Copy of Chicana Falsa

Chicana Falsa was a compact offering of non-fiction and poetry detailing Serros’ complex, comical grappling of her own identity. It was genuine, often times heartbreaking, and funny as hell. It was one of the first pieces of literature that I deeply connected to and made me feel seen. 

Michele Serros reading her work at Lollapalooza.

For our school celebration, I ended up selecting the story “Attention Shoppers”. It was a satirical piece that shows Serros being made aware of the notion that, even within supermarket aisles, discrimination was alive and well. This was proven to her by way of packaging styles for Malibu Style Vegetables vs. Latino Style Vegetables and the connotations each evokes.

“…. look at this, the Latino Style Vegetables are all spilling out of this wicker basket, all overflowing, messy like. Insinuating that we are overflowing, overcrowding what they think is their land. And what’s with this wicker basket?”  

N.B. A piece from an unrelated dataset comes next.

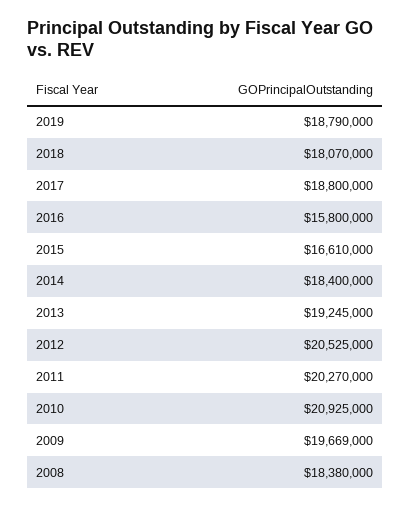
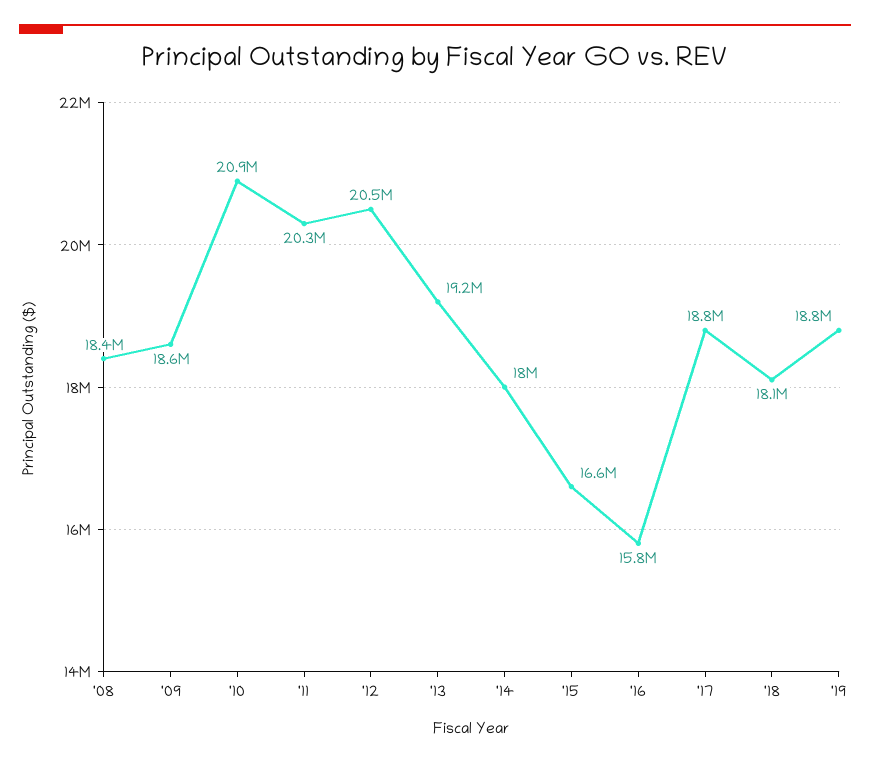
2014: 18400000 -> 18000000
2009: 19669000 -> 18600000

Back in January I had the pleasure of visiting an exhibit at University Hall (Cal State University Chanel Islands) in honor of her life’s work.

I cried when I saw the exhibit.

Most everything that she’d been inspired by and written about was there— the desk her mother gifted her, journals, framed t-shirts, concert tickets, her skateboard…  it was overwhelming. Michele Serros’ work has meant so much to me for a very long time. I often think of her, her writing and the impact her artistic voice has had on me. She’s the writer whose work I most often go back and re-read. I love the familiarity. It feels like home.

I meant to post these photos a while back but it didn’t feel right then. I was writing about loss and it’s not what I wanted to do, especially in a week that already felt so sorrowful. I decided then that I would give it some time and wait until my next go-round on the blog to post them because surely the world would be in a different place from where it was at the time.

And we are, now, in a very different place.

But it feels right to remember the people, places and voices that bring us joy.

In fact, there’s no better time than now.